Records from a data source:
——————————
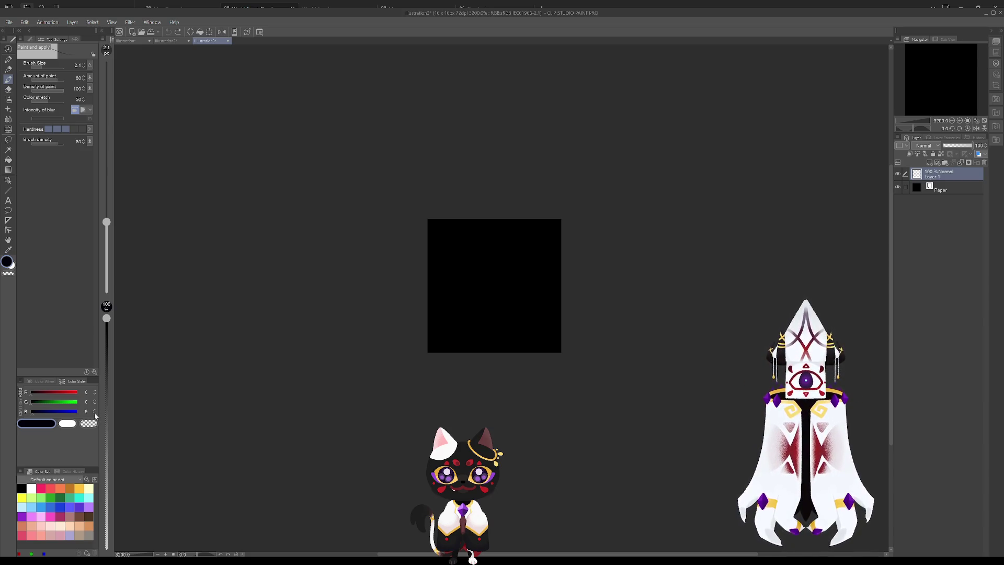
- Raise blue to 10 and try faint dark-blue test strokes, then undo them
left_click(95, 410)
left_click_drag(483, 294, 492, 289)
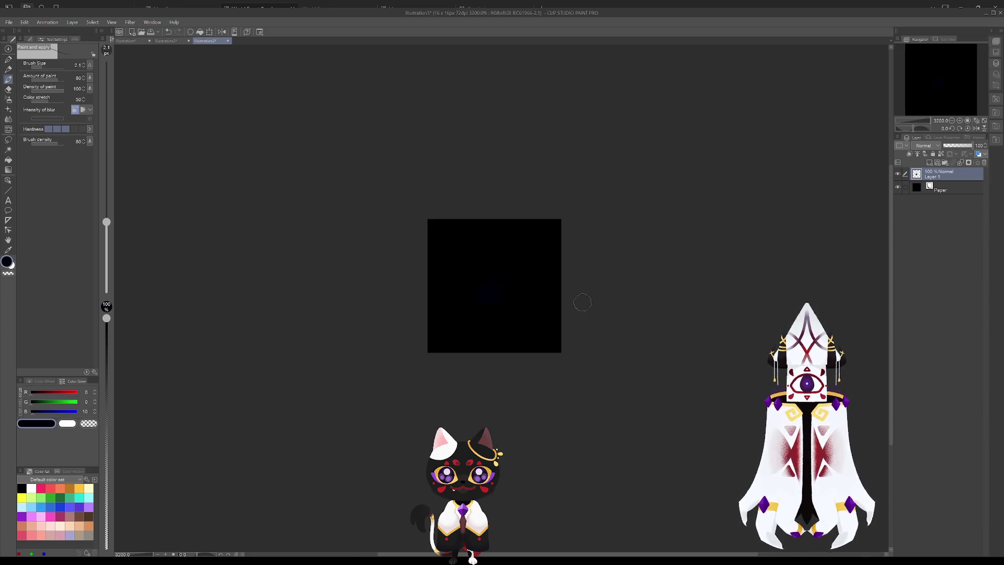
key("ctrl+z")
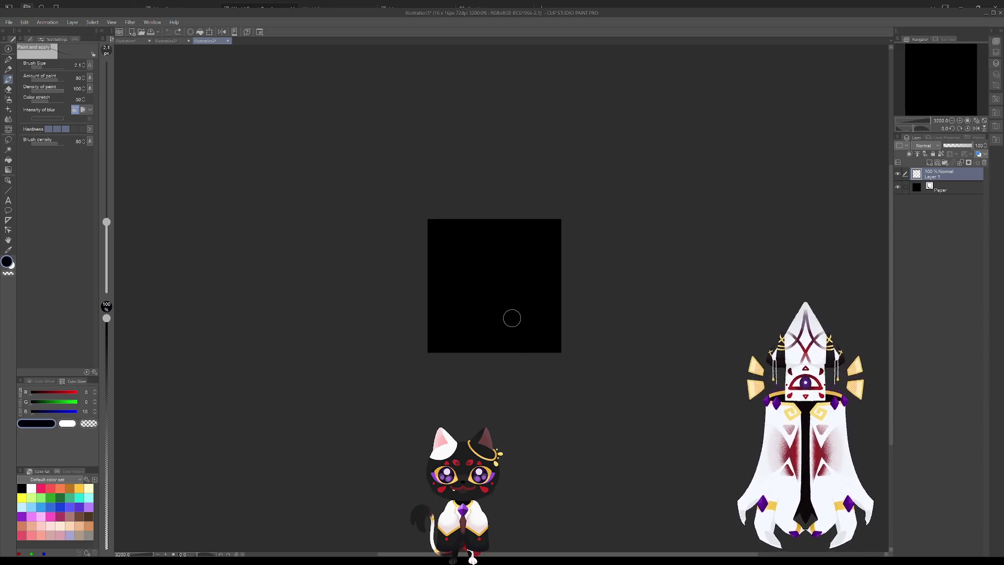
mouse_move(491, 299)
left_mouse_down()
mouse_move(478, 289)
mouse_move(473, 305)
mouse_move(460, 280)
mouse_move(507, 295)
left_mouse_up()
——————————
- _TASK ITEM_
Give back each of the records above word for word, apart from the pictures.

- _WRITTEN REPLY_
- Raise blue to 10 and try faint dark-blue test strokes, then undo them
left_click(95, 410)
left_click_drag(483, 294, 492, 289)
key("ctrl+z")
mouse_move(491, 299)
left_mouse_down()
mouse_move(478, 289)
mouse_move(473, 305)
mouse_move(460, 280)
mouse_move(507, 295)
left_mouse_up()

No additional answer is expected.